God’s Word for You – Luke 2:26-27 Moved by the Spirit

GOD’S WORD FOR YOU
LUKE 2:26-27

26 It had been revealed to him by the Holy Spirit that he would not experience death before he had seen the Lord’s Christ. 27 Moved by the Spirit, he went into the temple courts. When the parents brought in the child Jesus to do for him what the custom of the Law required,

It’s always important to take the word of God in its context. Only in this way will we understand what God is saying to us and what he is not saying to us. When I first began my studies for the ministry, I got two handwritten letters from home. Keep in mind that I was in my first week of studies in a Master’s program that was going to take eight years in three different places. But the mom of one of my friends back home asked me to explain “laying on hands,” thinking that after three or four days we would have covered that in class. And my grandmother wanted me to explain what Paul was saying about women and covering their heads in 1 Corinthians 11. Grandma was patient—I gave her an answer four years later after we studied 1 Corinthians in Greek. My friend’s mom, however, was confused that we didn’t cover that right away in school (did she think I could bring it up in beginning Greek class or in Phy Ed or maybe in music theory as one would bring up any old issue in an AA meeting?). When I finally gave her an answer, we found out that we had completely different ideas about theology. I answered her by gathering passages together that talk about the laying on of hands, and she didn’t really care what the Bible said, but only what she had heard about or felt as she witnessed various applications of hands in a dozen or so different Reformed denominations as she journeyed from church to church. But we need to ask the word of God what a thing means to understand it—we can’t just watch anybody do what they think it right, “whatever he saw fit” (Judges 21:25).
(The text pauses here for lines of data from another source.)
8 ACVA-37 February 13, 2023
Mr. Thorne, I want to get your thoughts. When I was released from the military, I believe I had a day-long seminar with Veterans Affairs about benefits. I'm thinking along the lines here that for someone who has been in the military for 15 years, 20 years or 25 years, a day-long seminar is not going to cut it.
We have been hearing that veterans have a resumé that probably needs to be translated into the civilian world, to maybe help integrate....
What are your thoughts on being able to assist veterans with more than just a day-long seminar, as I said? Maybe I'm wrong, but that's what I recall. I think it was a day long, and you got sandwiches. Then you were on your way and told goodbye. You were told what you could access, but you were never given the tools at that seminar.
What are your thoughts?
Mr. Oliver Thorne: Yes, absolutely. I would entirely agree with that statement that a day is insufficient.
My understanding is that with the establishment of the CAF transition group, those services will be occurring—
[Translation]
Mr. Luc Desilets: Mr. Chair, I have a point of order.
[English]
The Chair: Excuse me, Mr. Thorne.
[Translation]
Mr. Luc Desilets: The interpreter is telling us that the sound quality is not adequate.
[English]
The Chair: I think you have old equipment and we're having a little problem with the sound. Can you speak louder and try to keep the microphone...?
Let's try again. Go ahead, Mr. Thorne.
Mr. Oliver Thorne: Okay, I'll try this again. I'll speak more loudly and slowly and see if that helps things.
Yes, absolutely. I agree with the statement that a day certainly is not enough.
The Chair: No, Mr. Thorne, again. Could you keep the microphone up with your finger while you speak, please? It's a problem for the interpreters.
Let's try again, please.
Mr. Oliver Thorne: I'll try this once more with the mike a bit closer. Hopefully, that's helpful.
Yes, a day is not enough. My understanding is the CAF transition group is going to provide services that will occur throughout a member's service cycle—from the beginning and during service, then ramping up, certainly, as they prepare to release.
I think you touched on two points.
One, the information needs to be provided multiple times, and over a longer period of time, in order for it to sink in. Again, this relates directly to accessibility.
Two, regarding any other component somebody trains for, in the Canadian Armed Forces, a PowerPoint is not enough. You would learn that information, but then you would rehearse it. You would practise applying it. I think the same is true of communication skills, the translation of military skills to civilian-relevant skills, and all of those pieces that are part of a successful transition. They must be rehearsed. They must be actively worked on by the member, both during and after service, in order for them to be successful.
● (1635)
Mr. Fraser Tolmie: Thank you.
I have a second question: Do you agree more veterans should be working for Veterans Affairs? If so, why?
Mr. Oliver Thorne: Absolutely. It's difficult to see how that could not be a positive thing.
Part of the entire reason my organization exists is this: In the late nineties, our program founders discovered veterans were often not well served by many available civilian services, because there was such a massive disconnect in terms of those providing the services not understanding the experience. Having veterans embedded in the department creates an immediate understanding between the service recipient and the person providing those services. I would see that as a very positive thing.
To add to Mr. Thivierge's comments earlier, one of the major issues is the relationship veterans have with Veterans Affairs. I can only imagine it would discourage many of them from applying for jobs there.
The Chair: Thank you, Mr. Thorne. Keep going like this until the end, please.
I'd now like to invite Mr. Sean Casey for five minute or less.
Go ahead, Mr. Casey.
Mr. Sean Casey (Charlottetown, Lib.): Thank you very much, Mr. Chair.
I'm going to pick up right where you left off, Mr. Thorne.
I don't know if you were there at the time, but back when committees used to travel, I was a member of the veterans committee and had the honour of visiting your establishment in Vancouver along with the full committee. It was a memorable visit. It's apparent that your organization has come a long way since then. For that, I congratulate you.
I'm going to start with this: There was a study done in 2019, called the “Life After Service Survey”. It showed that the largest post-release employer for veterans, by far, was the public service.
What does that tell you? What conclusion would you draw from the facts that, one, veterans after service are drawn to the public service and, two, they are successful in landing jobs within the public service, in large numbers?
This brings us to the communication of the Holy Spirit with Simeon. Simeon was “moved by the Spirit,” and that can mean a hundred things to a hundred people. When do I know that the Spirit is moving me? Should I feel something? Should I hear something? Will I hear the Spirit whispering to me, like a buzzing in my ears? People who have believed that have done nothing but cause chaos and disorder in God’s church over the centuries—and “God is not a God of disorder but of peace” (1 Corinthians 14:33).
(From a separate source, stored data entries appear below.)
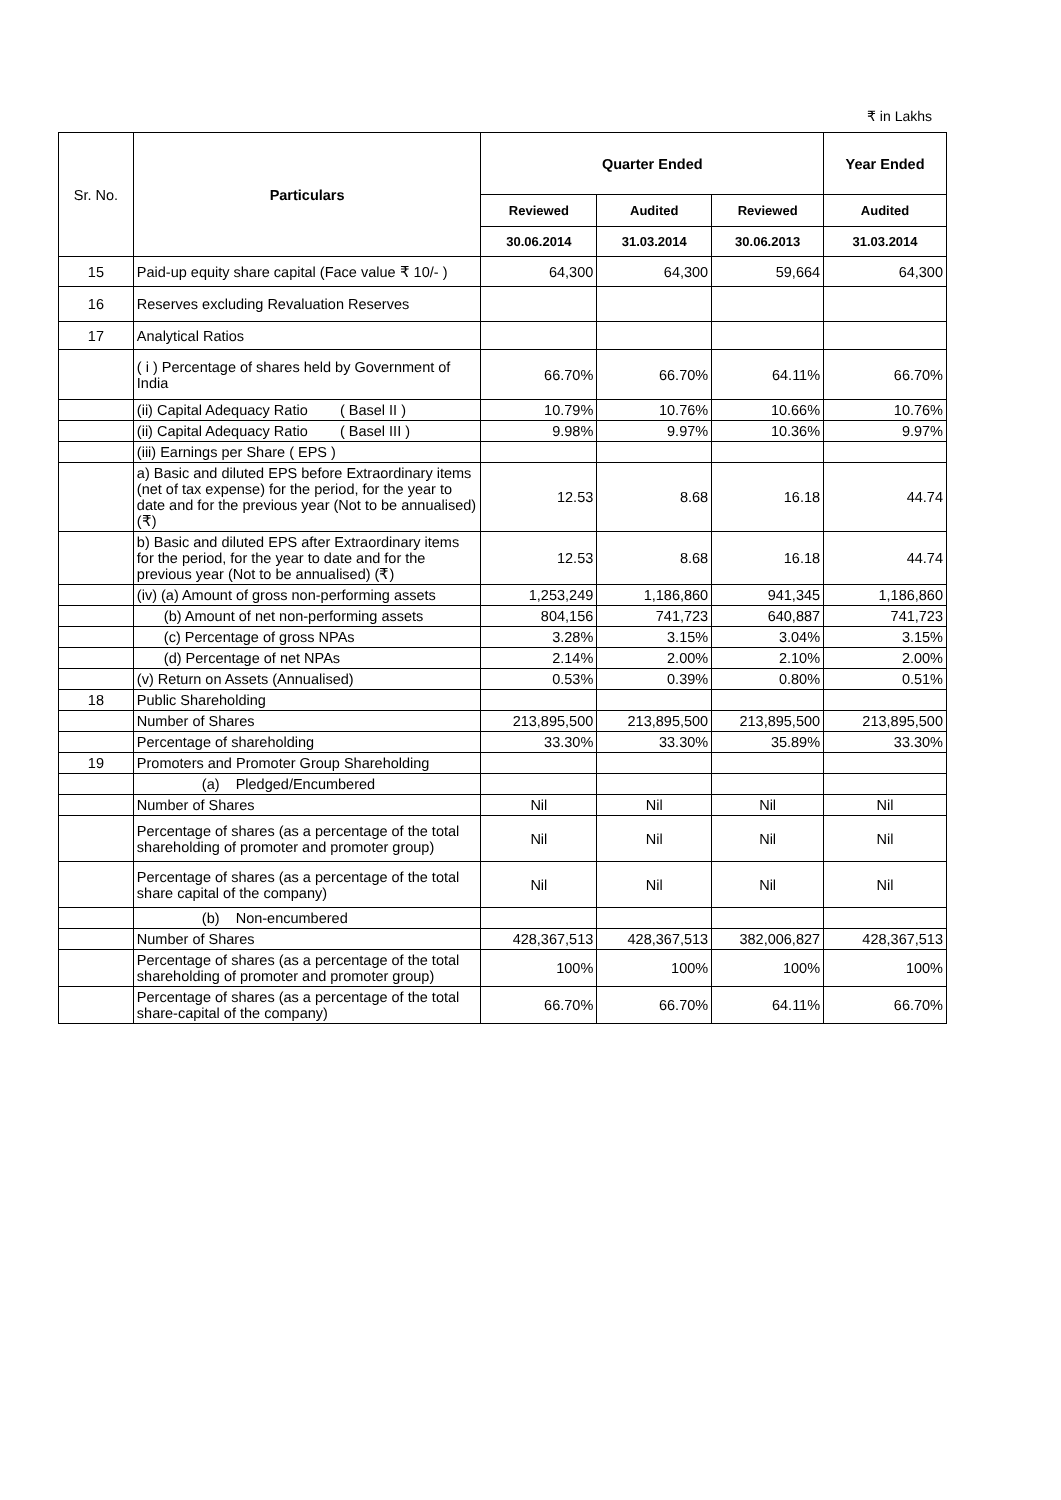₹ in Lakhs
| Sr. No. | Particulars | Quarter Ended | | | Year Ended |
| | | Reviewed | Audited | Reviewed | Audited |
| | | 30.06.2014 | 31.03.2014 | 30.06.2013 | 31.03.2014 |
| 15 | Paid-up equity share capital (Face value ₹ 10/- ) | 64,300 | 64,300 | 59,664 | 64,300 |
| 16 | Reserves excluding Revaluation Reserves | | | | |
| 17 | Analytical Ratios | | | | |
| | ( i ) Percentage of shares held by Government of India | 66.70% | 66.70% | 64.11% | 66.70% |
| | (ii) Capital Adequacy Ratio ( Basel II ) | 10.79% | 10.76% | 10.66% | 10.76% |
| | (ii) Capital Adequacy Ratio ( Basel III ) | 9.98% | 9.97% | 10.36% | 9.97% |
| | (iii) Earnings per Share ( EPS ) | | | | |
| | a) Basic and diluted EPS before Extraordinary items (net of tax expense) for the period, for the year to date and for the previous year (Not to be annualised) (₹) | 12.53 | 8.68 | 16.18 | 44.74 |
| | b) Basic and diluted EPS after Extraordinary items for the period, for the year to date and for the previous year (Not to be annualised) (₹) | 12.53 | 8.68 | 16.18 | 44.74 |
| | (iv) (a) Amount of gross non-performing assets | 1,253,249 | 1,186,860 | 941,345 | 1,186,860 |
| | (b) Amount of net non-performing assets | 804,156 | 741,723 | 640,887 | 741,723 |
| | (c) Percentage of gross NPAs | 3.28% | 3.15% | 3.04% | 3.15% |
| | (d) Percentage of net NPAs | 2.14% | 2.00% | 2.10% | 2.00% |
| | (v) Return on Assets (Annualised) | 0.53% | 0.39% | 0.80% | 0.51% |
| 18 | Public Shareholding | | | | |
| | Number of Shares | 213,895,500 | 213,895,500 | 213,895,500 | 213,895,500 |
| | Percentage of shareholding | 33.30% | 33.30% | 35.89% | 33.30% |
| 19 | Promoters and Promoter Group Shareholding | | | | |
| | (a) Pledged/Encumbered | | | | |
| | Number of Shares | Nil | Nil | Nil | Nil |
| | Percentage of shares (as a percentage of the total shareholding of promoter and promoter group) | Nil | Nil | Nil | Nil |
| | Percentage of shares (as a percentage of the total share capital of the company) | Nil | Nil | Nil | Nil |
| | (b) Non-encumbered | | | | |
| | Number of Shares | 428,367,513 | 428,367,513 | 382,006,827 | 428,367,513 |
| | Percentage of shares (as a percentage of the total shareholding of promoter and promoter group) | 100% | 100% | 100% | 100% |
| | Percentage of shares (as a percentage of the total share-capital of the company) | 66.70% | 66.70% | 64.11% | 66.70% |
Let’s run back to the text. We’re told that the Holy Spirit had “revealed” to Simeon that he would not die (“not experience death,” μὴ ἰδεῖν θάνατον) until he had seen Christ. This means that God the Holy Spirit had communicated with Simeon, and we cannot assume or even infer that it was a silent, internal act or a mere feeling.
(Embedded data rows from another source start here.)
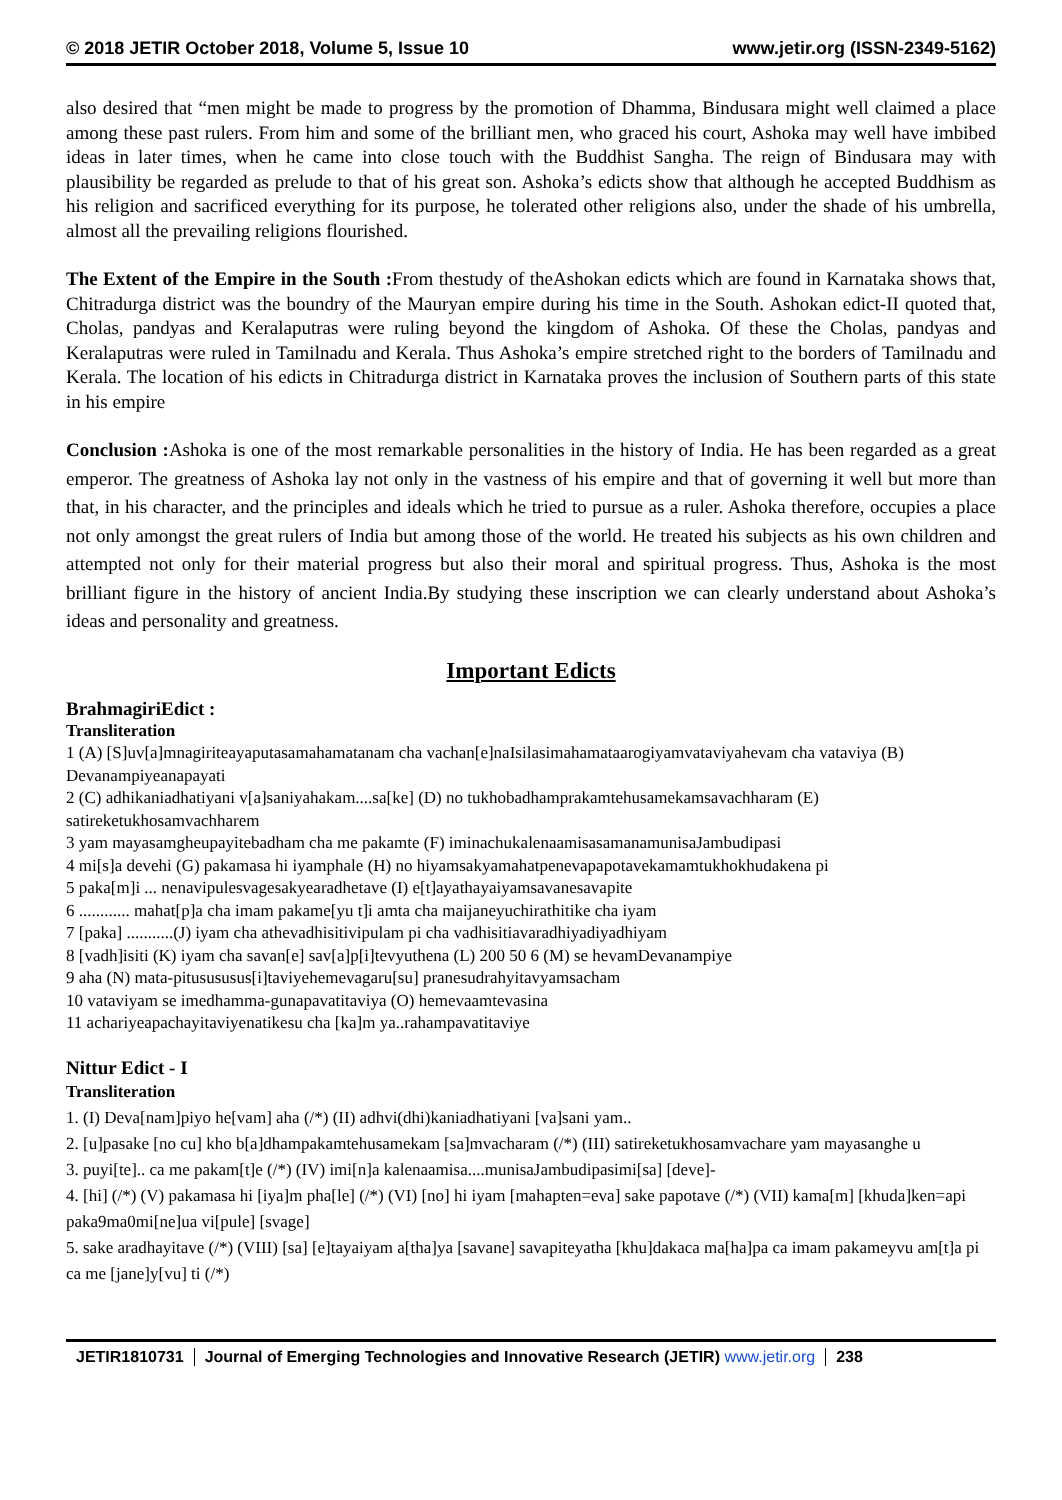© 2018 JETIR October 2018, Volume 5, Issue 10 www.jetir.org (ISSN-2349-5162)
also desired that “men might be made to progress by the promotion of Dhamma, Bindusara might well claimed a place among these past rulers. From him and some of the brilliant men, who graced his court, Ashoka may well have imbibed ideas in later times, when he came into close touch with the Buddhist Sangha. The reign of Bindusara may with plausibility be regarded as prelude to that of his great son. Ashoka’s edicts show that although he accepted Buddhism as his religion and sacrificed everything for its purpose, he tolerated other religions also, under the shade of his umbrella, almost all the prevailing religions flourished.
The Extent of the Empire in the South : From thestudy of theAshokan edicts which are found in Karnataka shows that, Chitradurga district was the boundry of the Mauryan empire during his time in the South. Ashokan edict-II quoted that, Cholas, pandyas and Keralaputras were ruling beyond the kingdom of Ashoka. Of these the Cholas, pandyas and Keralaputras were ruled in Tamilnadu and Kerala. Thus Ashoka’s empire stretched right to the borders of Tamilnadu and Kerala. The location of his edicts in Chitradurga district in Karnataka proves the inclusion of Southern parts of this state in his empire
Conclusion : Ashoka is one of the most remarkable personalities in the history of India. He has been regarded as a great emperor. The greatness of Ashoka lay not only in the vastness of his empire and that of governing it well but more than that, in his character, and the principles and ideals which he tried to pursue as a ruler. Ashoka therefore, occupies a place not only amongst the great rulers of India but among those of the world. He treated his subjects as his own children and attempted not only for their material progress but also their moral and spiritual progress. Thus, Ashoka is the most brilliant figure in the history of ancient India.By studying these inscription we can clearly understand about Ashoka’s ideas and personality and greatness.
Important Edicts
BrahmagiriEdict :
Transliteration
1 (A) [S]uv[a]mnagiriteayaputasamahamatanam cha vachan[e]naIsilasimahamataarogiyamvataviyahevam cha vataviya (B) Devanampiyeanapayati
2 (C) adhikaniadhatiyani v[a]saniyahakam....sa[ke] (D) no tukhobadhamprakamtehusamekamsavachharam (E) satireketukhosamvachharem
3 yam mayasamgheupayitebadham cha me pakamte (F) iminachukalenaamisasamanamunisaJambudipasi
4 mi[s]a devehi (G) pakamasa hi iyamphale (H) no hiyamsakyamahatpenevapapotavekamamtukhokhudakena pi
5 paka[m]i ... nenavipulesvagesakyearadhetave (I) e[t]ayathayaiyamsavanesavapite
6 ............ mahat[p]a cha imam pakame[yu t]i amta cha maijaneyuchirathitike cha iyam
7 [paka] ...........(J) iyam cha athevadhisitivipulam pi cha vadhisitiavaradhiyadiyadhiyam
8 [vadh]isiti (K) iyam cha savan[e] sav[a]p[i]tevyuthena (L) 200 50 6 (M) se hevamDevanampiye
9 aha (N) mata-pitusususus[i]taviyehemevagaru[su] pranesudrahyitavyamsacham
10 vataviyam se imedhamma-gunapavatitaviya (O) hemevaamtevasina
11 achariyeapachayitaviyenatikesu cha [ka]m ya..rahampavatitaviye
Nittur Edict - I
Transliteration
1. (I) Deva[nam]piyo he[vam] aha (/*) (II) adhvi(dhi)kaniadhatiyani [va]sani yam..
2. [u]pasake [no cu] kho b[a]dhampakamtehusamekam [sa]mvacharam (/*) (III) satireketukhosamvachare yam mayasanghe u
3. puyi[te].. ca me pakam[t]e (/*) (IV) imi[n]a kalenaamisa....munisaJambudipasimi[sa] [deve]-
4. [hi] (/*) (V) pakamasa hi [iya]m pha[le] (/*) (VI) [no] hi iyam [mahapten=eva] sake papotave (/*) (VII) kama[m] [khuda]ken=api paka9ma0mi[ne]ua vi[pule] [svage]
5. sake aradhayitave (/*) (VIII) [sa] [e]tayaiyam a[tha]ya [savane] savapiteyatha [khu]dakaca ma[ha]pa ca imam pakameyvu am[t]a pi ca me [jane]y[vu] ti (/*)
JETIR1810731 Journal of Emerging Technologies and Innovative Research (JETIR) www.jetir.org 238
When the Spirit speaks, it is clear that God is speaking. The Holy Spirit spoke privately with a clear voice to Peter, “Simon, three men are looking for you. So get up and go downstairs. Do not hesitate to go up with them, for I have sent them” (Acts 10:19). During a worship service, the Spirit said publicly to a whole congregation, “Set apart for me Barnabas and Saul for the work to which I have called them” (Acts 13:2). At other times, the Spirit spoke through prophets (Acts 28:25-26) or through visions (Ezekiel 11:24, etc.). And Paul was physically moved by the Spirit when he attempted to go to Bithynia. “The Spirit of Jesus would not allow them to. So they passed by Mysia and went down to Troas” (Acts 16:7-8).

In this case, we’re not told whether the Spirit spoke to Simeon privately with a clear voice, publicly with a clear voice, through a prophet, through a vision or dream, or that he moved Simeon physically by some natural means. But there is no reason at all to make up a sixth possibility which is never supported by any Biblical text. And since there had been that earlier clear communication, we understand that when Simeon was “moved by the Spirit,” he was moved in some clear and evident way that was either described in the earlier communication or consequent to it.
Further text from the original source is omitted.